I cannot seem to find a formal definition for the AROC, although some textbooks and calculators like Wolfram|Alpha express the AROC of $f(x)$ in terms of the average value of $f'(x)$, e.g.
$$f(x)=x^2,x\in[1,2]\\ \implies f_{\rm AROC}=\frac1{2-1}\int_1^2\frac{\mathrm d(x^2)}{\mathrm dx}\,\mathrm dx=2\int_1^2x\,\mathrm dx=3$$
and this discussion usually accompanies the mean value theorem, which does not apply to discontinuous functions.
The best I can come up with is defining $\lambda(x,y)=\frac{f(y)-f(x)}{y-x}$ and averaging it, using $$f_{AROC}=\frac{1}{\#U}\iint_U\lambda(x,y) dy dx$$
where I use $\#U$ to represent the length, area, volume, size etc of $U$.

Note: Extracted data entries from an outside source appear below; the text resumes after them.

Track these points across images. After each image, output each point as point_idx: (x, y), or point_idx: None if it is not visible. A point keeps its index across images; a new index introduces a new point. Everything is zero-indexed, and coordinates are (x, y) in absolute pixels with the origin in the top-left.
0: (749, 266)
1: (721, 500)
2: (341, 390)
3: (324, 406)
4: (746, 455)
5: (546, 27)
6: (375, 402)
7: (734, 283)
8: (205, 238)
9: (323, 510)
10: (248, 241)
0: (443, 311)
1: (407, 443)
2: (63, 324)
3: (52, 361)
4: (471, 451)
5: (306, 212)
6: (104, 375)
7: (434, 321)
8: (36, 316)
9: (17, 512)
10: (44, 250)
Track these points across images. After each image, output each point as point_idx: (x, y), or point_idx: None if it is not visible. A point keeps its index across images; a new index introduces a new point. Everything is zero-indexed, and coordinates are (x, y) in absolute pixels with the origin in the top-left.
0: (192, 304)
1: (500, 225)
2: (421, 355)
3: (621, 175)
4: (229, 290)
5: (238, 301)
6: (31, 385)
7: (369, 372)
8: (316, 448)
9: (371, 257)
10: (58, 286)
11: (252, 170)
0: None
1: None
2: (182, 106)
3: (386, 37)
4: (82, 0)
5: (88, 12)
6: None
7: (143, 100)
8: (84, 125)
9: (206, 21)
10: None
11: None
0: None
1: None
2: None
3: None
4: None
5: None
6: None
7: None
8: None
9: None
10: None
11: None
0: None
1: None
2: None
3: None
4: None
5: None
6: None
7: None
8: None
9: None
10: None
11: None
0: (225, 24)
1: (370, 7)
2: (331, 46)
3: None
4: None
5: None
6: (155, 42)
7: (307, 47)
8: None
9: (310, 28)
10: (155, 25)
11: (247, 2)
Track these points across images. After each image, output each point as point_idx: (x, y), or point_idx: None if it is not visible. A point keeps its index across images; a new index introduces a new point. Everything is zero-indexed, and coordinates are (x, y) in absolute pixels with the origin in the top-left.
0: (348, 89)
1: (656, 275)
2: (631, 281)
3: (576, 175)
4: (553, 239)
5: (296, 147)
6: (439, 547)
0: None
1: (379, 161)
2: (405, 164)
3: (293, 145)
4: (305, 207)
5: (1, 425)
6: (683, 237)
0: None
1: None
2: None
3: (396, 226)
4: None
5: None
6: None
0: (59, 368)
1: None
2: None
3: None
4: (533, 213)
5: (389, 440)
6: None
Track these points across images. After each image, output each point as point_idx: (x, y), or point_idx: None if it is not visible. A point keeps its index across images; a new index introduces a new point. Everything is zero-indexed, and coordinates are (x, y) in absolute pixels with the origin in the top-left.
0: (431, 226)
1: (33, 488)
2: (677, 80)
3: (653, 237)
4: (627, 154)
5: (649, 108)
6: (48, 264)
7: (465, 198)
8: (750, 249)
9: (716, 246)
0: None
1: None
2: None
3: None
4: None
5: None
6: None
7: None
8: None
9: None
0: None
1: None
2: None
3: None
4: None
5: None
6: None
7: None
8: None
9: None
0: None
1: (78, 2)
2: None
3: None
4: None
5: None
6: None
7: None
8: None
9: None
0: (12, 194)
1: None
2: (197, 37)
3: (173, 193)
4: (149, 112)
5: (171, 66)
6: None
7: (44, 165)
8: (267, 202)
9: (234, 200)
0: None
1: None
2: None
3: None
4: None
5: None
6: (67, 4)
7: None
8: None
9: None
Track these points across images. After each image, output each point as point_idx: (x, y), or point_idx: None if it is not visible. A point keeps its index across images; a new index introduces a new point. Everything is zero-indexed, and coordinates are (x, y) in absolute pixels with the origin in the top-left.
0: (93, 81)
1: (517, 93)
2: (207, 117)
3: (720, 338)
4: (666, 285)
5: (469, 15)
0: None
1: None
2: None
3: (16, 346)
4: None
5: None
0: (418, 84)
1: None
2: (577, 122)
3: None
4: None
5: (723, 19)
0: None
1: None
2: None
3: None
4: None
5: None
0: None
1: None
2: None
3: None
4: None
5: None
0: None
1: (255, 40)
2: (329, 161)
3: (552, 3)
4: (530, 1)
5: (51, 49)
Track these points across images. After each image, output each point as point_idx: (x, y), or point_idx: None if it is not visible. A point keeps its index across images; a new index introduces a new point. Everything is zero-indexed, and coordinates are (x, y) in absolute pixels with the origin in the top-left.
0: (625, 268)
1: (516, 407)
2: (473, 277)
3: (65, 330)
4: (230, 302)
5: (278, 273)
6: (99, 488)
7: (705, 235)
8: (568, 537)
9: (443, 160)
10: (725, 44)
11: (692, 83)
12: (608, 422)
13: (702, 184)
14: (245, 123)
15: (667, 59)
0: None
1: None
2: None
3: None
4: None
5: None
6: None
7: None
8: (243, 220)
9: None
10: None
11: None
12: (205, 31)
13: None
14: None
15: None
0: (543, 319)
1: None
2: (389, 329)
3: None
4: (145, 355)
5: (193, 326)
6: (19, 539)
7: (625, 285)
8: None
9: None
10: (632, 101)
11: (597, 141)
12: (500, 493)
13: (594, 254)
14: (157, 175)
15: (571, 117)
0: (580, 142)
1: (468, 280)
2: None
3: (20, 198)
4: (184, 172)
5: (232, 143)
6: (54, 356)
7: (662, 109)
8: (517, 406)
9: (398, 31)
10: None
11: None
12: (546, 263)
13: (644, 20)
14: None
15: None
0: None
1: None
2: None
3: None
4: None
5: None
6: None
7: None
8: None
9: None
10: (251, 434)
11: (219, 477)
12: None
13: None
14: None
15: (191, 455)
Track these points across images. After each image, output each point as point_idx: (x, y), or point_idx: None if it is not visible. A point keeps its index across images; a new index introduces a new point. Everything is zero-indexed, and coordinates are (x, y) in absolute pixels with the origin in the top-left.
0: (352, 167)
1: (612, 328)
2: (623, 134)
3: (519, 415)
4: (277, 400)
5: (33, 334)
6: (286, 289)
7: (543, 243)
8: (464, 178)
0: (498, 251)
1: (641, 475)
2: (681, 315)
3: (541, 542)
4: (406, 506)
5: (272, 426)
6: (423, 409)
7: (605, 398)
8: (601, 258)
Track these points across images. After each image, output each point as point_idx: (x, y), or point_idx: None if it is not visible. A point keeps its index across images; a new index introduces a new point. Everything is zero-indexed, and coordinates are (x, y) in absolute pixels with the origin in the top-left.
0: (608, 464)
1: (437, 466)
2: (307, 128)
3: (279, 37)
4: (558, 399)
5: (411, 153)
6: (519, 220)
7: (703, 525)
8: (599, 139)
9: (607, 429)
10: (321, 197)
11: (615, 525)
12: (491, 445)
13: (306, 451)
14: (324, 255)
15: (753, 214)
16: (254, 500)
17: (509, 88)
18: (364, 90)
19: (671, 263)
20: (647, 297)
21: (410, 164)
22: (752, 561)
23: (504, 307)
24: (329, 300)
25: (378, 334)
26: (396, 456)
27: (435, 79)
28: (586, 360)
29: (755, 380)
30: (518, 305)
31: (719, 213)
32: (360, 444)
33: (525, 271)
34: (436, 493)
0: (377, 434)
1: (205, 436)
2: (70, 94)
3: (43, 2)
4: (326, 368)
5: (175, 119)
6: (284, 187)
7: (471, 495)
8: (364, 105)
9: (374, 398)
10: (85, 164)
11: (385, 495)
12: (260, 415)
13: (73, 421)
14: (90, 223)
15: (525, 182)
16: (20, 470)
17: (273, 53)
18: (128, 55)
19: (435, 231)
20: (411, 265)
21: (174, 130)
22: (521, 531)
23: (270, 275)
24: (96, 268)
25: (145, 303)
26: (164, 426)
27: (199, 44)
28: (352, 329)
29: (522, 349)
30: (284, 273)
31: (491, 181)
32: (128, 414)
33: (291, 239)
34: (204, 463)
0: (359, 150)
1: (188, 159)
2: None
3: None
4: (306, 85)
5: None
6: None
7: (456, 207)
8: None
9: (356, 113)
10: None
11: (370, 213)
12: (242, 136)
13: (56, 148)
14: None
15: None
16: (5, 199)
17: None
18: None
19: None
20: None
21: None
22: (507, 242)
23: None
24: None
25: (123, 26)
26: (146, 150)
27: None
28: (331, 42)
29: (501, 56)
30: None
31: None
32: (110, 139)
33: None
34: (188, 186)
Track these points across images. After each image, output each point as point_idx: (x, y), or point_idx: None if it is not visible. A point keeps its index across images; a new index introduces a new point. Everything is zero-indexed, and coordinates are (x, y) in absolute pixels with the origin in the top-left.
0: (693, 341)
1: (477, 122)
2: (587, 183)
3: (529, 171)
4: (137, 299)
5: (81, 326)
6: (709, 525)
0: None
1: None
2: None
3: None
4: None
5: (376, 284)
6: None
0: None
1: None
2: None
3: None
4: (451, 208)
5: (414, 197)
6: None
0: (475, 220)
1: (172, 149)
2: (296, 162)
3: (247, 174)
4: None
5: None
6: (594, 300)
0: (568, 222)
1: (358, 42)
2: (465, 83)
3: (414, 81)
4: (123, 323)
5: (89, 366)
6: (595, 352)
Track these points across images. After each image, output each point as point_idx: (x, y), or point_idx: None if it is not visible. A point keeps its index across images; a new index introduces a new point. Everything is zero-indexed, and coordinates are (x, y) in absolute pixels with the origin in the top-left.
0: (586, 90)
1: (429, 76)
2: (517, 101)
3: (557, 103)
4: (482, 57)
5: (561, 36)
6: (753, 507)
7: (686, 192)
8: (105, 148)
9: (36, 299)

For example, when $f: [1,2]\to [2,4] ; f(x)=x^2$, then $\lambda : [1,2]\times [1,2] \mapsto [2,4]; \lambda(x,y)=x+y$, and $$f_{AROC}=\frac{1}{1\cdot 1}\int_1^2\int_1^2 (x+y) dy dx =3$$
Applying this to $g$, we observe that: $$\lambda_g(x,y)=\begin{cases}\frac{-1}{y-x} & x\geq \frac 12, y< \frac 12 \\ \frac{1}{y-x} & x<\frac12, y\geq \frac12 \\ 0& \text{otherwise} \end{cases}$$
Again the area is $1\cdot 1=1$, and $$g_{AROC}=\bigg[\int_0^\frac 12 \int_\frac 12^1 \frac{1}{y-x}dy dx+\int_\frac12^1 \int_0^\frac 12 \frac{-1}{y-x} dy dx\bigg]=2\ln2$$
As seen here, note both double integrals are equal (but nasty!)
As for $h$, that integral does not converge, as is to be expected, due to the graph's asymptote at $x=0$